Il y a une grande différence entre un comportement délibéré et un comportement machinal: l’un, conscient, est issu de l’esprit, l’autre, réflexe, est issu du corps. Comment savoir si mon corps est tout-puissant et décide de tout à ma place? C’est lorsque mon corps est fatigué que je décide de ne plus prêter attention à mon travail. Il n’y a en fait pas à opposer psychologique et physiologique: l’origine de l’acte est dans une existence concrète, corporelle et spirituelle, qui se porte insensiblement d’une direction à l’autre.
J’appelle corps à la fois ce que je peux percevoir et ce sans quoi je ne peux percevoir. En tant que je peux le percevoir, mon corps est une chose dans le monde: c’est le corps objectif; en tant qu’il est condition de ma perception, je ne peux le percevoir: c’est le corps phénoménal.

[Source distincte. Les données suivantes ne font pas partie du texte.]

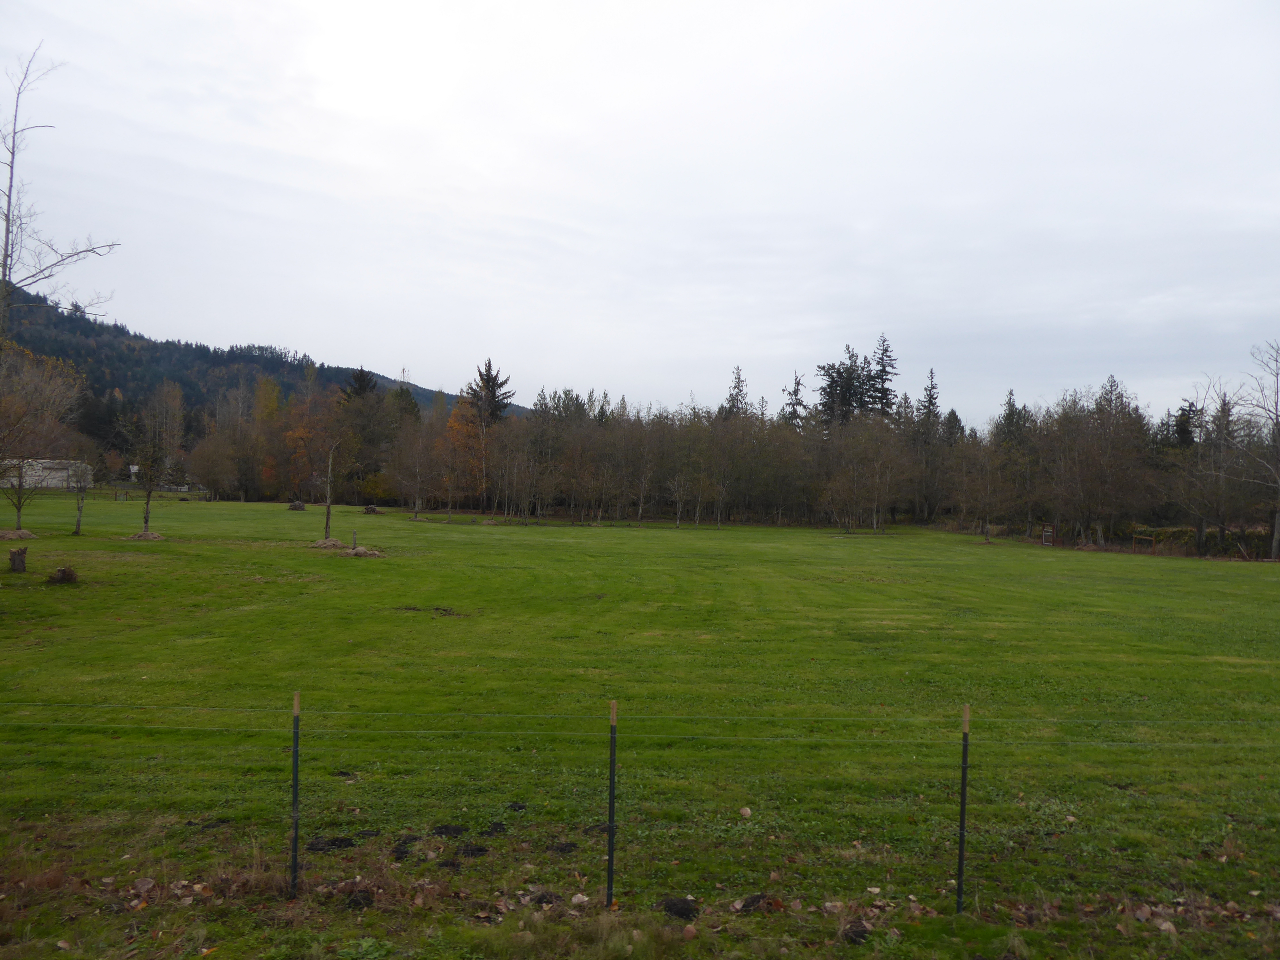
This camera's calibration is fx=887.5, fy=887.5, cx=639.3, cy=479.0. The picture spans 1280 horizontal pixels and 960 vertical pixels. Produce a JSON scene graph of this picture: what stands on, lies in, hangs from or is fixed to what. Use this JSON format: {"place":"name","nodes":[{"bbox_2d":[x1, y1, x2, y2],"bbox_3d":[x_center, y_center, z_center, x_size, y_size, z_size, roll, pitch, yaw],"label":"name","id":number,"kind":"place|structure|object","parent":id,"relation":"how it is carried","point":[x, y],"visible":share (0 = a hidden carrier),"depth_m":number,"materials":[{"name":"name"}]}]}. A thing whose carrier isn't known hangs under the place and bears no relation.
{"place":"outdoors","nodes":[
{"label":"outdoors","id":0,"kind":"place"},
{"bbox_2d":[0,458,91,489],"label":"building","id":1,"kind":"structure","parent":0,"point":[59,474],"materials":[{"name":"white stone"}]},
{"bbox_2d":[0,44,121,340],"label":"bare tree","id":2,"kind":"object","parent":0,"point":[9,197],"visible":0.98,"depth_m":19.58,"materials":[{"name":"brown plant"}]},
{"bbox_2d":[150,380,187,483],"label":"tree","id":3,"kind":"object","parent":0,"point":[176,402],"visible":0.71,"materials":[{"name":"plant"}]},
{"bbox_2d":[0,283,529,437],"label":"hill","id":4,"kind":"structure","parent":0,"point":[152,377],"materials":[{"name":"green plant"}]},
{"bbox_2d":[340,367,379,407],"label":"evergreen tree","id":5,"kind":"object","parent":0,"point":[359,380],"visible":0.31,"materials":[{"name":"plant"}]},
{"bbox_2d":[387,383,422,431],"label":"evergreen tree","id":6,"kind":"object","parent":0,"point":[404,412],"visible":0.38,"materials":[{"name":"green plant"}]},
{"bbox_2d":[464,359,514,428],"label":"conifer tree","id":7,"kind":"object","parent":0,"point":[481,375],"visible":0.51,"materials":[{"name":"green plant"}]},
{"bbox_2d":[0,0,1279,423],"label":"sky","id":8,"kind":"structure","parent":0,"point":[438,361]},
{"bbox_2d":[1,491,1279,954],"label":"lawn","id":9,"kind":"structure","parent":0,"point":[1209,571],"materials":[{"name":"green plant"}]},
{"bbox_2d":[7,546,28,572],"bbox_3d":[-14.459,1.891,20.648,0.470,0.600,0.475,1,0,-24],"label":"tree stump","id":10,"kind":"object","parent":9,"relation":"on","point":[20,555],"visible":1,"depth_m":20.50,"materials":[{"name":"brown wood"}]},
{"bbox_2d":[0,527,37,540],"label":"dirt mound","id":11,"kind":"object","parent":9,"relation":"on","point":[4,533],"visible":0.94,"depth_m":28.99,"materials":[{"name":"brown soil"}]},
{"bbox_2d":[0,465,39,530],"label":"small tree","id":12,"kind":"object","parent":9,"relation":"on","point":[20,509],"visible":0.92,"depth_m":31.73,"materials":[{"name":"plant"}]},
{"bbox_2d":[0,345,85,530],"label":"bare tree","id":13,"kind":"object","parent":9,"relation":"on","point":[33,391],"visible":0.99,"depth_m":31.92,"materials":[{"name":"plant"}]},
{"bbox_2d":[47,565,79,584],"bbox_3d":[-12.203,2.030,18.813,0.660,0.357,0.680,1,0,0],"label":"tree stump","id":14,"kind":"object","parent":9,"relation":"on","point":[64,576],"visible":0.98,"depth_m":18.68,"materials":[{"name":"brown wood"}]},
{"bbox_2d":[65,433,101,534],"bbox_3d":[-21.923,0.268,34.732,1.636,3.825,1.674,1,0,-43],"label":"tree","id":15,"kind":"object","parent":9,"relation":"on","point":[78,525],"visible":0.99,"depth_m":34.69,"materials":[{"name":"plant"}]},
{"bbox_2d":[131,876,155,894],"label":"dry leaf","id":16,"kind":"object","parent":9,"relation":"on","point":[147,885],"visible":0.96,"depth_m":5.41,"materials":[{"name":"brown plant"}]},
{"bbox_2d":[124,528,165,541],"bbox_3d":[-17.141,1.940,30.715,1.598,0.275,1.617,1,0,0],"label":"dirt mound","id":17,"kind":"object","parent":9,"relation":"on","point":[149,536],"visible":0.85,"depth_m":30.49,"materials":[{"name":"brown soil"}]},
{"bbox_2d":[120,384,180,530],"bbox_3d":[-19.348,-0.799,35.198,2.610,5.832,2.558,1,0,44],"label":"tree","id":18,"kind":"object","parent":9,"relation":"on","point":[147,520],"visible":1,"depth_m":35.05,"materials":[{"name":"plant"}]},
{"bbox_2d":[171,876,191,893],"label":"dry leaf","id":19,"kind":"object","parent":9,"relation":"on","point":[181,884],"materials":[{"name":"brown plant"}]},
{"bbox_2d":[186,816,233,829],"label":"dirt clump","id":20,"kind":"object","parent":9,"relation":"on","point":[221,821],"visible":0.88,"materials":[{"name":"black soil"}]},
{"bbox_2d":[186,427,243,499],"label":"bare tree","id":21,"kind":"object","parent":9,"relation":"on","point":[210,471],"visible":0.97,"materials":[{"name":"plant"}]},
{"bbox_2d":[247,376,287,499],"label":"autumn tree","id":22,"kind":"object","parent":9,"relation":"on","point":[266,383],"visible":0.75,"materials":[{"name":"plant"}]},
{"bbox_2d":[289,690,301,894],"bbox_3d":[-2.065,1.951,5.319,0.060,1.428,0.057,1,0,0],"label":"fence post","id":23,"kind":"object","parent":9,"relation":"in","point":[295,781],"visible":0.99,"depth_m":5.30,"materials":[{"name":"metal"}]},
{"bbox_2d":[286,500,307,510],"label":"boulder","id":24,"kind":"object","parent":9,"relation":"on","point":[295,507],"visible":0.96,"depth_m":59.92,"materials":[{"name":"brown"}]},
{"bbox_2d":[287,394,348,537],"bbox_3d":[-12.556,-0.498,35.659,2.706,5.917,2.635,1,0,43],"label":"bare tree","id":25,"kind":"object","parent":9,"relation":"on","point":[327,520],"visible":0.99,"depth_m":35.47,"materials":[{"name":"plant"}]},
{"bbox_2d":[308,537,346,548],"bbox_3d":[-10.796,2.177,30.644,1.629,0.303,1.702,1,0,0],"label":"dirt mound","id":26,"kind":"object","parent":9,"relation":"on","point":[332,544],"visible":0.92,"depth_m":30.40,"materials":[{"name":"brown"}]},
{"bbox_2d":[307,834,355,851],"bbox_3d":[-2.101,2.465,6.045,0.331,0.057,0.320,1,0,0],"label":"dirt clump","id":27,"kind":"object","parent":9,"relation":"on","point":[340,845],"visible":0.91,"depth_m":5.99,"materials":[{"name":"black soil"}]},
{"bbox_2d":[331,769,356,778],"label":"dirt clump","id":28,"kind":"object","parent":9,"relation":"on","point":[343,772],"visible":0.92,"depth_m":7.59,"materials":[{"name":"black soil"}]},
{"bbox_2d":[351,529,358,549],"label":"wooden post","id":29,"kind":"object","parent":9,"relation":"on","point":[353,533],"visible":0.83,"depth_m":28.80,"materials":[{"name":"brown wood"}]},
{"bbox_2d":[341,886,373,909],"bbox_3d":[-1.666,2.449,5.220,0.194,0.070,0.238,1,0,0],"label":"dirt clump","id":30,"kind":"object","parent":9,"relation":"on","point":[364,899],"visible":0.84,"depth_m":5.17,"materials":[{"name":"black soil"}]},
{"bbox_2d":[340,545,382,557],"bbox_3d":[-8.786,2.269,27.828,1.606,0.253,1.649,1,0,0],"label":"dirt mound","id":31,"kind":"object","parent":9,"relation":"on","point":[364,552],"visible":0.91,"depth_m":27.58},
{"bbox_2d":[362,504,379,514],"bbox_3d":[-18.241,2.105,60.100,1.206,0.607,1.244,1,0,0],"label":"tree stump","id":32,"kind":"object","parent":9,"relation":"on","point":[372,509],"visible":0.96,"depth_m":59.78,"materials":[{"name":"brown wood"}]},
{"bbox_2d":[389,834,422,857],"bbox_3d":[-1.601,2.503,6.054,0.209,0.054,0.372,1,0,0],"label":"dirt clump","id":33,"kind":"object","parent":9,"relation":"on","point":[401,851],"visible":0.94,"depth_m":6.02,"materials":[{"name":"black soil"}]},
{"bbox_2d":[389,417,444,517],"bbox_3d":[-15.706,-1.046,62.583,4.532,7.167,4.464,1,0,42],"label":"bare tree","id":34,"kind":"object","parent":9,"relation":"on","point":[417,480],"visible":0.99,"depth_m":62.29,"materials":[{"name":"brown plant"}]},
{"bbox_2d":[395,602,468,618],"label":"dirt patch","id":35,"kind":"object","parent":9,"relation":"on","point":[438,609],"visible":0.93,"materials":[{"name":"brown soil"}]},
{"bbox_2d":[430,823,467,836],"bbox_3d":[-1.362,2.472,6.294,0.267,0.056,0.282,1,0,0],"label":"dirt clump","id":36,"kind":"object","parent":9,"relation":"on","point":[446,829],"visible":0.96,"depth_m":6.24,"materials":[{"name":"black soil"}]},
{"bbox_2d":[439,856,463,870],"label":"dirt clump","id":37,"kind":"object","parent":9,"relation":"on","point":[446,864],"visible":0.94,"depth_m":5.82,"materials":[{"name":"black soil"}]},
{"bbox_2d":[435,398,482,511],"label":"autumn tree","id":38,"kind":"object","parent":9,"relation":"on","point":[452,423],"visible":0.78,"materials":[{"name":"orange plant"}]},
{"bbox_2d":[455,841,489,858],"bbox_3d":[-1.139,2.468,5.957,0.259,0.054,0.326,1,0,0],"label":"dirt clump","id":39,"kind":"object","parent":9,"relation":"on","point":[465,851],"visible":0.93,"depth_m":5.90,"materials":[{"name":"black soil"}]},
{"bbox_2d":[480,821,506,835],"bbox_3d":[-1.088,2.545,6.512,0.206,0.058,0.278,1,0,0],"label":"dirt clump","id":40,"kind":"object","parent":9,"relation":"on","point":[494,829],"visible":0.96,"depth_m":6.45,"materials":[{"name":"black soil"}]},
{"bbox_2d":[506,801,527,811],"bbox_3d":[-0.964,2.556,6.955,0.153,0.046,0.193,1,0,0],"label":"dirt clump","id":41,"kind":"object","parent":9,"relation":"on","point":[520,808],"visible":0.97,"depth_m":6.92,"materials":[{"name":"black soil"}]},
{"bbox_2d":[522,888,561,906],"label":"dirt clump","id":42,"kind":"object","parent":9,"relation":"on","point":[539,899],"visible":0.82,"depth_m":5.39,"materials":[{"name":"brown soil"}]},
{"bbox_2d":[548,839,577,853],"bbox_3d":[-0.543,2.550,6.186,0.201,0.048,0.238,1,0,0],"label":"dirt clump","id":43,"kind":"object","parent":9,"relation":"on","point":[560,848],"visible":0.95,"depth_m":6.15,"materials":[{"name":"black soil"}]},
{"bbox_2d":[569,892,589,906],"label":"dry leaf","id":44,"kind":"object","parent":9,"relation":"on","point":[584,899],"visible":0.96,"depth_m":5.24,"materials":[{"name":"plant"}]},
{"bbox_2d":[606,699,617,907],"bbox_3d":[-0.164,1.964,5.148,0.052,1.419,0.049,1,0,0],"label":"fence post","id":45,"kind":"object","parent":9,"relation":"in","point":[610,813],"visible":0.99,"depth_m":5.14,"materials":[{"name":"metal"}]},
{"bbox_2d":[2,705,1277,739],"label":"wire","id":46,"kind":"object","parent":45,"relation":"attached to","point":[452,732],"visible":0.89,"depth_m":5.35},
{"bbox_2d":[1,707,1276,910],"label":"wire fence","id":47,"kind":"object","parent":9,"relation":"on","point":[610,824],"visible":0.9,"depth_m":5.05,"materials":[{"name":"black metal"}]},
{"bbox_2d":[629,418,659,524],"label":"bare tree","id":48,"kind":"object","parent":9,"relation":"on","point":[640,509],"visible":0.97,"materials":[{"name":"brown plant"}]},
{"bbox_2d":[657,896,699,920],"bbox_3d":[0.224,2.497,5.200,0.241,0.068,0.266,1,0,0],"label":"dirt clump","id":49,"kind":"object","parent":9,"relation":"on","point":[671,904],"visible":0.94,"depth_m":5.16,"materials":[{"name":"black soil"}]},
{"bbox_2d":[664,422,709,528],"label":"bare tree","id":50,"kind":"object","parent":9,"relation":"on","point":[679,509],"visible":0.99,"depth_m":60.05,"materials":[{"name":"plant"}]},
{"bbox_2d":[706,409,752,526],"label":"bare tree","id":51,"kind":"object","parent":9,"relation":"on","point":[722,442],"visible":0.98,"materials":[{"name":"brown plant"}]},
{"bbox_2d":[196,361,1275,539],"label":"tree line","id":52,"kind":"object","parent":9,"relation":"on","point":[632,428],"visible":0.86,"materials":[{"name":"brown plant"}]},
{"bbox_2d":[738,805,752,817],"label":"dry leaf","id":53,"kind":"object","parent":9,"relation":"on","point":[746,810],"visible":0.99,"depth_m":6.74,"materials":[{"name":"beige plant"}]},
{"bbox_2d":[736,893,772,912],"bbox_3d":[0.685,2.513,5.288,0.213,0.066,0.233,1,0,0],"label":"dirt clump","id":54,"kind":"object","parent":9,"relation":"on","point":[748,904],"visible":0.92,"depth_m":5.25,"materials":[{"name":"brown soil"}]},
{"bbox_2d":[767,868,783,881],"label":"dry leaf","id":55,"kind":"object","parent":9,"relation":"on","point":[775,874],"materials":[{"name":"brown plant"}]},
{"bbox_2d":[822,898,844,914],"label":"dry leaf","id":56,"kind":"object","parent":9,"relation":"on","point":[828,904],"visible":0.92,"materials":[{"name":"beige plant"}]},
{"bbox_2d":[840,918,871,944],"bbox_3d":[1.208,2.532,4.995,0.178,0.078,0.215,1,0,0],"label":"dirt clump","id":57,"kind":"object","parent":9,"relation":"on","point":[862,931],"visible":0.94,"depth_m":4.95,"materials":[{"name":"brown soil"}]},
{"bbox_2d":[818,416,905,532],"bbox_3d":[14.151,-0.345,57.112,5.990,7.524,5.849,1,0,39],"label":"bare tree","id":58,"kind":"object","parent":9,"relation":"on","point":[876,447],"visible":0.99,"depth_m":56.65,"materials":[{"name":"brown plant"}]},
{"bbox_2d":[912,368,944,522],"label":"conifer tree","id":59,"kind":"object","parent":9,"relation":"on","point":[931,388],"visible":0.89,"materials":[{"name":"plant"}]},
{"bbox_2d":[955,704,970,910],"bbox_3d":[1.944,2.049,5.339,0.060,1.457,0.055,1,0,0],"label":"fence post","id":60,"kind":"object","parent":9,"relation":"in","point":[963,805],"visible":0.99,"depth_m":5.33,"materials":[{"name":"metal"}]},
{"bbox_2d":[953,437,1015,538],"bbox_3d":[21.265,0.509,54.895,4.445,6.473,4.407,1,0,38],"label":"bare tree","id":61,"kind":"object","parent":9,"relation":"on","point":[987,466],"visible":0.99,"depth_m":54.53,"materials":[{"name":"brown plant"}]},
{"bbox_2d":[1040,523,1055,546],"bbox_3d":[21.877,3.055,47.555,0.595,1.250,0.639,1,0,0],"label":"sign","id":62,"kind":"object","parent":9,"relation":"on","point":[1048,533],"visible":0.94,"depth_m":47.51,"materials":[{"name":"brown"}]},
{"bbox_2d":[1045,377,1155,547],"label":"bare tree","id":63,"kind":"object","parent":9,"relation":"on","point":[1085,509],"visible":0.97,"depth_m":48.63,"materials":[{"name":"brown plant"}]},
{"bbox_2d":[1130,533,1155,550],"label":"wooden fence","id":64,"kind":"object","parent":9,"relation":"on","point":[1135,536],"visible":0.79,"depth_m":46.42,"materials":[{"name":"brown wood"}]},
{"bbox_2d":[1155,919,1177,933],"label":"dry leaf","id":65,"kind":"object","parent":9,"relation":"on","point":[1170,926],"visible":0.87,"depth_m":5.20,"materials":[{"name":"beige plant"}]},
{"bbox_2d":[1171,373,1247,553],"bbox_3d":[28.981,-0.744,45.008,4.736,9.104,4.819,1,0,43],"label":"bare tree","id":66,"kind":"object","parent":9,"relation":"on","point":[1199,533],"visible":0.97,"depth_m":44.84,"materials":[{"name":"brown plant"}]},
{"bbox_2d":[1234,339,1279,559],"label":"bare tree","id":67,"kind":"object","parent":9,"relation":"on","point":[1278,517],"visible":1,"depth_m":42.20,"materials":[{"name":"plant"}]},
{"bbox_2d":[721,364,749,420],"label":"conifer tree","id":68,"kind":"object","parent":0,"point":[738,385],"visible":0.3,"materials":[{"name":"plant"}]},
{"bbox_2d":[782,370,806,428],"label":"conifer tree","id":69,"kind":"object","parent":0,"point":[798,383],"visible":0.31,"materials":[{"name":"green plant"}]},
{"bbox_2d":[815,344,872,427],"label":"conifer tree","id":70,"kind":"object","parent":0,"point":[833,377],"visible":0.48,"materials":[{"name":"plant"}]},
{"bbox_2d":[865,331,897,418],"label":"conifer tree","id":71,"kind":"object","parent":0,"point":[886,350],"visible":0.44,"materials":[{"name":"green plant"}]},
{"bbox_2d":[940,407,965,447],"label":"evergreen tree","id":72,"kind":"object","parent":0,"point":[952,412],"visible":0.32,"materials":[{"name":"plant"}]},
{"bbox_2d":[993,389,1032,449],"label":"conifer tree","id":73,"kind":"object","parent":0,"point":[1011,394],"visible":0.37,"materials":[{"name":"plant"}]},
{"bbox_2d":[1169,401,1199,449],"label":"evergreen tree","id":74,"kind":"object","parent":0,"point":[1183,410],"visible":0.31,"depth_m":62.98,"materials":[{"name":"plant"}]}
]}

Le corps, dit Merleau-Ponty, est avec moi, jamais devant moi.
Le corps réel, c’est celui avec lequel je perçois, qui est dans le monde et qui fait qu’il y a pour moi un monde. Mon corps objectif n’est qu’un concept pour moi: c’est mon corps tel que je le verrais si j’étais dans un autre corps, qui serait par conséquent le mien. Le corps propre, c’est celui par lequel j’agis.
Connaître son corps, c’est savoir s'en servir, et le corps n’est pas ce que je vois là-bas, mais ce dont je me sers habituellement. Le corps est un faisceau d’habitudes, le foyer de mes actions quotidiennes; c’est lui qui donne son sens à mon monde coutumier. C’est lui qui fait que le piano n’est pas la même chose pour le pianiste et pour celui qui ne sait pas en jouer. Le corps donne son sens au monde, et le monde au corps.
Je dois faire abstraction de mon corps pour percevoir un monde, et du monde pour prendre conscience de mon corps. Au sens phénoménal, le corps n’est pas ce que je vois, mais ce avec quoi je me confonds lorsque je fais abstraction du monde. Mû par le flux d’une vie anonyme, il est tissé d’intentions de se mouvoir à l’appel du monde. Mon fond le plus intime est mon corps, et mon corps n’existe que telle une pluralité d’intentions préconscientes, qui constituent comme en secret un monde préalable pour ma conscience.
Puisque je n’ai conscience de mon corps tel qu’il est réellement que dans l’action, et que l’action requiert que je fasse abstraction de mon corps pour ne braquer le projecteur que sur le monde, je n’ai conscience de mon corps qu’à travers ma conscience du monde.
Mon corps n’est pas un fragment d’espace, il est ce sans quoi il n’y aurait pas d’espace. On peut dire qu’il se trouve toujours ici, mais c’est un ici qui n’est pas spatial, en deçà de l’espace: le corps est comme la salle de cinéma, obscure pour que l’on puisse voir clair sur l’écran.
Le pour soi, c’est la pensée; l’en soi, c’est le monde. Si le corps n’est qu’un en soi, il est pur mécanisme, objet hors de moi; si l’âme n’est qu’un pour soi, à l’image du cogito de Descartes, comment peut-elle avoir prise sur le corps et agir?
C’est qu’il ne faut ni partir du corps pour reconstituer la pensée ni partir de la pensée pour reconstituer le monde dont fait partie le corps. L’élément premier, c’est l’existence*: entre la volonté de se mouvoir et le mouvement objectif, il y a la signification motrice de la volonté pour le corps. L’intentionnalité du corps, son sentiment de puissance, c’est cela qui constitue le monde, comme ce sur quoi le corps a pouvoir; c’est de cela qu’insensiblement surgissent la volonté propre et la conscience personnelle.
À l’origine du «je pense», il y a donc un «je peux»: la première conscience du monde n’est pas conscience de le connaître, mais conscience de pouvoir agir sur lui par le corps. Il n’y a conscience que parce qu’il y a puissance, et comme la conscience du pouvoir du corps se fonde sur le monde, il n’y a conscience de soi que parce qu’il y a en même temps conscience du monde : la conscience du monde précède donc, chronologiquement et logiquement, la conscience de soi.